Abstract:The teacher-student paradigm has emerged as a canonical framework in semi-supervised learning. When applied to medical image segmentation, the paradigm faces challenges due to inherent image ambiguities, making it particularly vulnerable to erroneous supervision. Crucially, the student's iterative reconfirmation of these errors leads to self-reinforcing bias. While some studies attempt to mitigate this bias, they often rely on external modifications to the conventional teacher-student framework, overlooking its intrinsic potential for error correction. In response, this work introduces a feedback mechanism into the teacher-student framework to counteract error reconfirmations.
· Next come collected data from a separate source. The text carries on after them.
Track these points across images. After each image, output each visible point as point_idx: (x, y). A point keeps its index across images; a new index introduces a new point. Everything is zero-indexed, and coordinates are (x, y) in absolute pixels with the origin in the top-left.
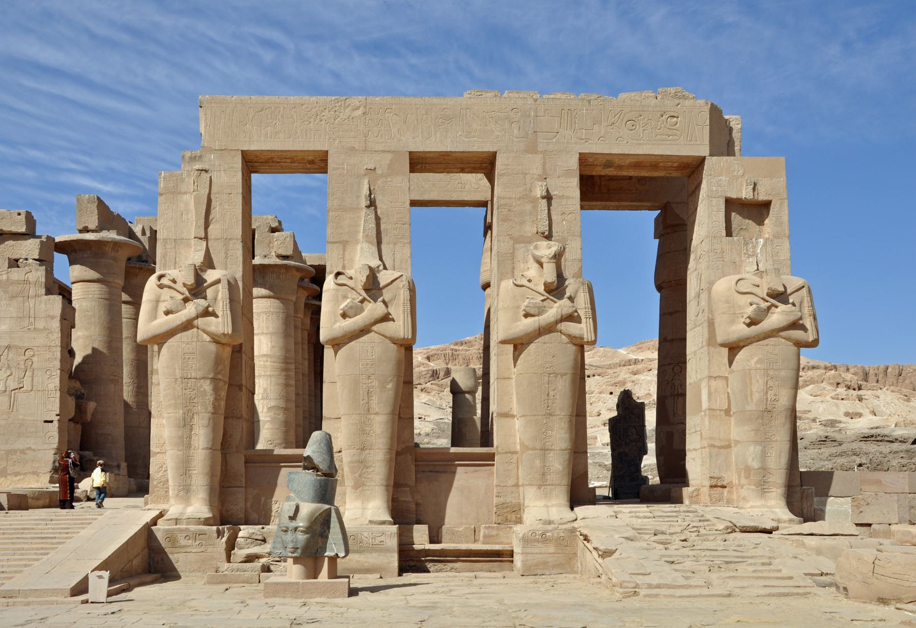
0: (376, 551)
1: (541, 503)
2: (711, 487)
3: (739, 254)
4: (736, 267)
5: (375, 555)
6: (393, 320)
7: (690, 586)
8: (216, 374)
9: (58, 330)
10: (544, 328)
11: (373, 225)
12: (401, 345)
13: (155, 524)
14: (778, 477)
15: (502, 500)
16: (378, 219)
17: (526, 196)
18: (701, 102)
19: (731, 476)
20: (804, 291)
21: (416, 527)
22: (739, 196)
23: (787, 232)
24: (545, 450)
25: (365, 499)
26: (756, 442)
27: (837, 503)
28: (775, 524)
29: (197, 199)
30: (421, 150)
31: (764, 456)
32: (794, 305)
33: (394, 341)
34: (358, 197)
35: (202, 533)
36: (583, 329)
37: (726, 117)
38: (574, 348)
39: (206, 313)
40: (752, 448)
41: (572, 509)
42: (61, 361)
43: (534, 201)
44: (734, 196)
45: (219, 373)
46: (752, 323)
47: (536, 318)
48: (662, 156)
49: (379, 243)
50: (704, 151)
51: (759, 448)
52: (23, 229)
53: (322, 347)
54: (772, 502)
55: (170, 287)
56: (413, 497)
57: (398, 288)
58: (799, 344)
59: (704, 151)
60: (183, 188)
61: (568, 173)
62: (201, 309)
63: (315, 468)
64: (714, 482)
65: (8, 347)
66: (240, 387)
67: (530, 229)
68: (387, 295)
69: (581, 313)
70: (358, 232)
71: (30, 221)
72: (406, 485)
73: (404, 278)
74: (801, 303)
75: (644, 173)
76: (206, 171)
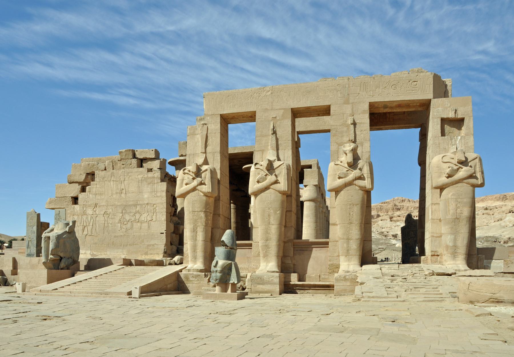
0: (270, 284)
1: (346, 263)
2: (432, 256)
3: (448, 145)
4: (446, 150)
5: (269, 285)
6: (279, 183)
7: (389, 297)
8: (206, 209)
9: (165, 196)
10: (347, 183)
11: (275, 142)
12: (284, 194)
13: (181, 272)
14: (462, 250)
15: (332, 262)
16: (277, 140)
17: (344, 124)
18: (429, 73)
19: (440, 251)
20: (477, 160)
21: (292, 274)
22: (448, 117)
23: (472, 132)
24: (348, 239)
25: (268, 261)
26: (451, 234)
27: (496, 263)
28: (454, 272)
29: (202, 137)
30: (296, 107)
31: (455, 240)
32: (471, 167)
33: (280, 192)
34: (269, 130)
35: (199, 276)
36: (366, 183)
37: (443, 80)
38: (362, 192)
39: (201, 184)
40: (449, 237)
41: (361, 266)
42: (167, 209)
43: (348, 126)
44: (445, 117)
45: (208, 209)
46: (449, 176)
47: (344, 179)
48: (410, 100)
49: (278, 150)
50: (430, 96)
51: (453, 236)
52: (154, 157)
53: (302, 203)
54: (459, 262)
55: (188, 174)
56: (292, 261)
57: (282, 169)
58: (474, 186)
59: (430, 96)
60: (197, 132)
61: (364, 112)
62: (199, 182)
63: (226, 246)
64: (433, 253)
65: (148, 204)
66: (219, 215)
67: (346, 139)
68: (277, 172)
69: (365, 175)
70: (268, 146)
71: (157, 153)
72: (289, 256)
73: (285, 164)
74: (475, 166)
75: (405, 110)
76: (206, 124)
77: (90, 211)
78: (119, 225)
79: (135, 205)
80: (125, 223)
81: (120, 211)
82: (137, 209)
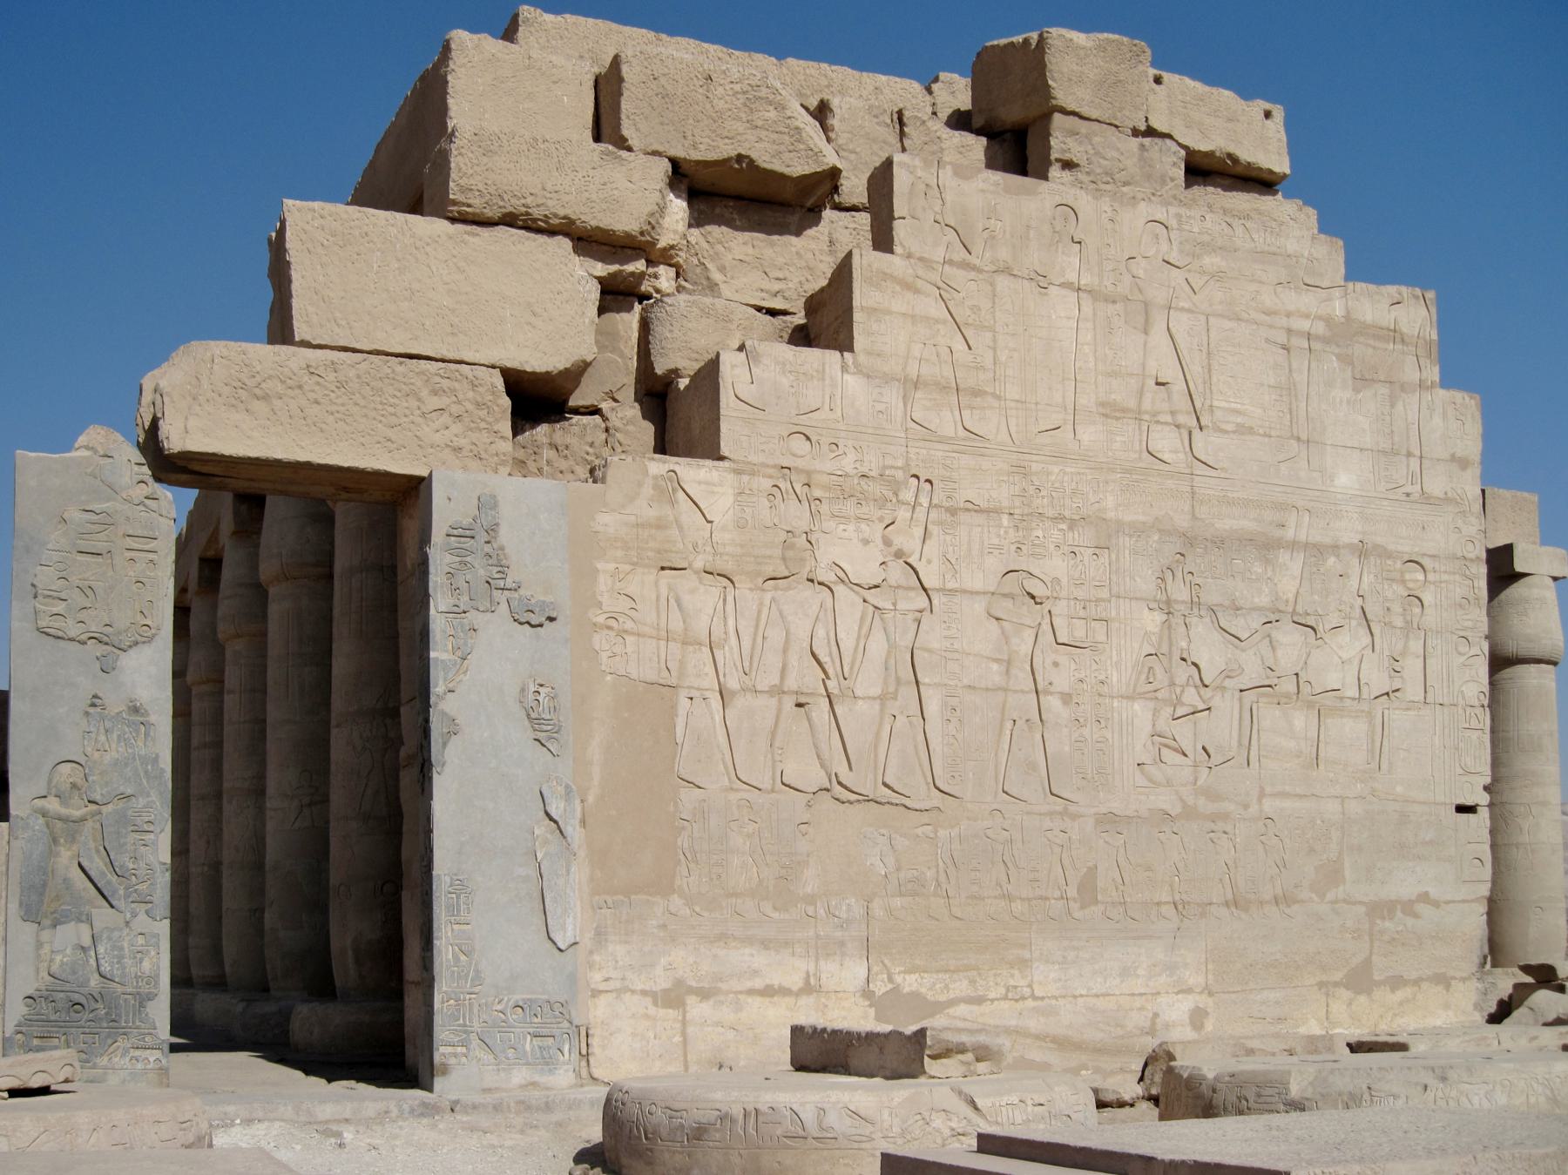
77: (848, 547)
78: (1140, 712)
79: (1266, 546)
80: (1191, 697)
81: (1145, 582)
82: (1288, 586)
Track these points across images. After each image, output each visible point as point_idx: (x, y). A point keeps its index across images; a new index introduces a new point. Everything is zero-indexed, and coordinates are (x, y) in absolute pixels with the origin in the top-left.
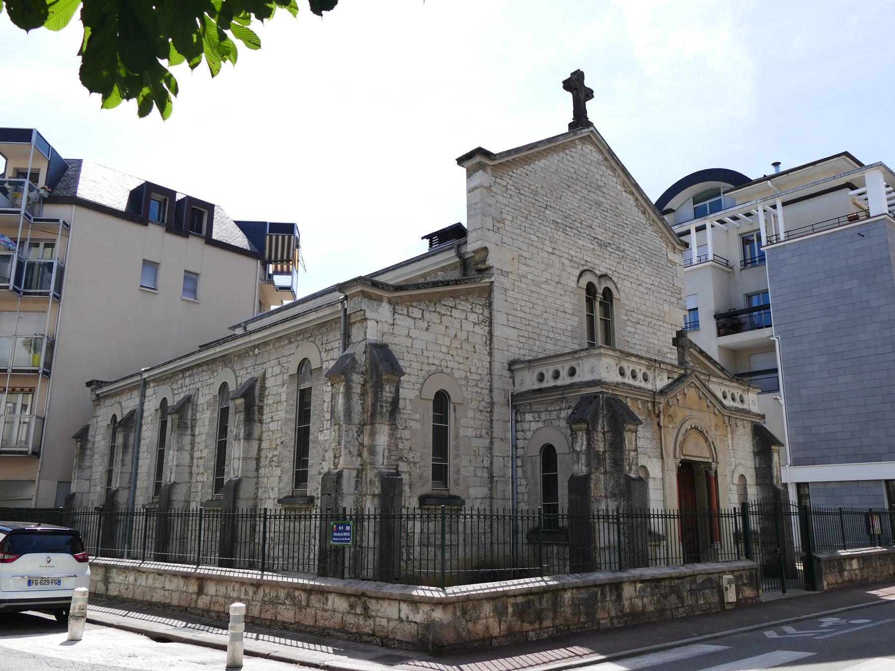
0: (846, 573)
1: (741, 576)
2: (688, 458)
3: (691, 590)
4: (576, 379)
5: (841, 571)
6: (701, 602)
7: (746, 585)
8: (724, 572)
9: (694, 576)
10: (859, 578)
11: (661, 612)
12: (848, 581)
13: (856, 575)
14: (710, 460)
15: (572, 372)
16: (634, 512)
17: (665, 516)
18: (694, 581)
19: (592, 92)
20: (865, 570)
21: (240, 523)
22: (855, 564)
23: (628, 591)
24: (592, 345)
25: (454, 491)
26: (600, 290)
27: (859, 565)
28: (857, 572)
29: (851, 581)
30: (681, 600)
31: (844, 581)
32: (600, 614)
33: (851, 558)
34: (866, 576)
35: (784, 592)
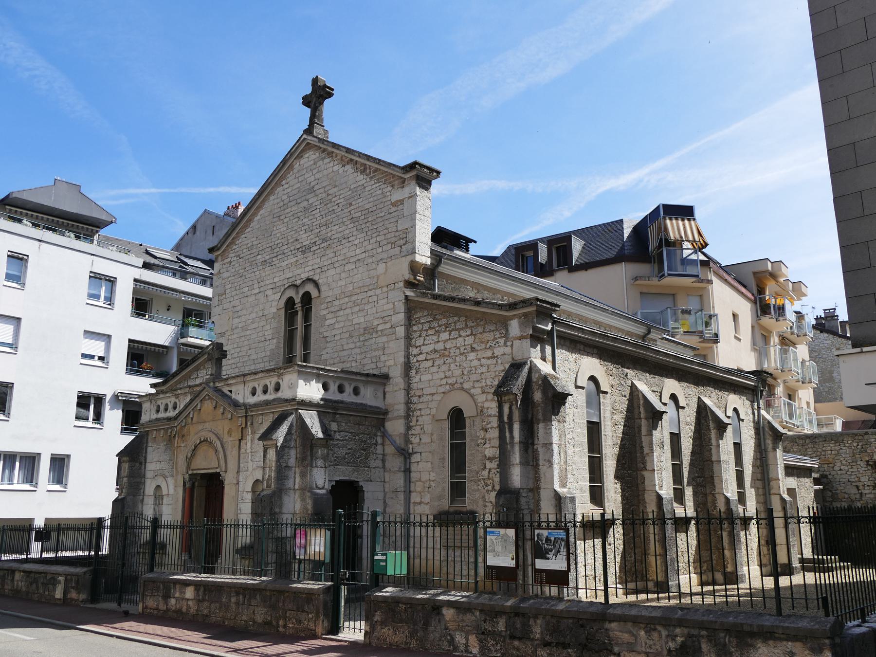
0: (173, 601)
1: (71, 580)
2: (195, 472)
3: (43, 583)
4: (280, 395)
5: (167, 597)
6: (47, 593)
7: (73, 588)
8: (60, 574)
9: (46, 573)
10: (193, 611)
11: (27, 593)
12: (175, 611)
13: (188, 606)
14: (218, 471)
15: (277, 388)
16: (241, 523)
17: (172, 527)
18: (46, 577)
19: (304, 103)
20: (206, 604)
21: (225, 529)
22: (190, 593)
23: (18, 576)
24: (289, 361)
25: (469, 506)
26: (297, 300)
27: (197, 594)
28: (190, 603)
29: (179, 611)
30: (38, 588)
31: (168, 610)
32: (6, 587)
33: (186, 583)
34: (205, 612)
35: (119, 605)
Here, the student provides feedback on the changes induced by the teacher's pseudo-labels, enabling the teacher to refine these labels accordingly. We specify that this interaction hinges on two key components: the feedback attributor, which designates pseudo-labels triggering the student's update, and the feedback receiver, which determines where to apply this feedback. Building on this, a dual-teacher feedback model is further proposed, which allows more dynamics in the feedback loop and fosters more gains by resolving disagreements through cross-teacher supervision while avoiding consistent errors. Comprehensive evaluations on three medical image benchmarks demonstrate the method's effectiveness in addressing error propagation in semi-supervised medical image segmentation.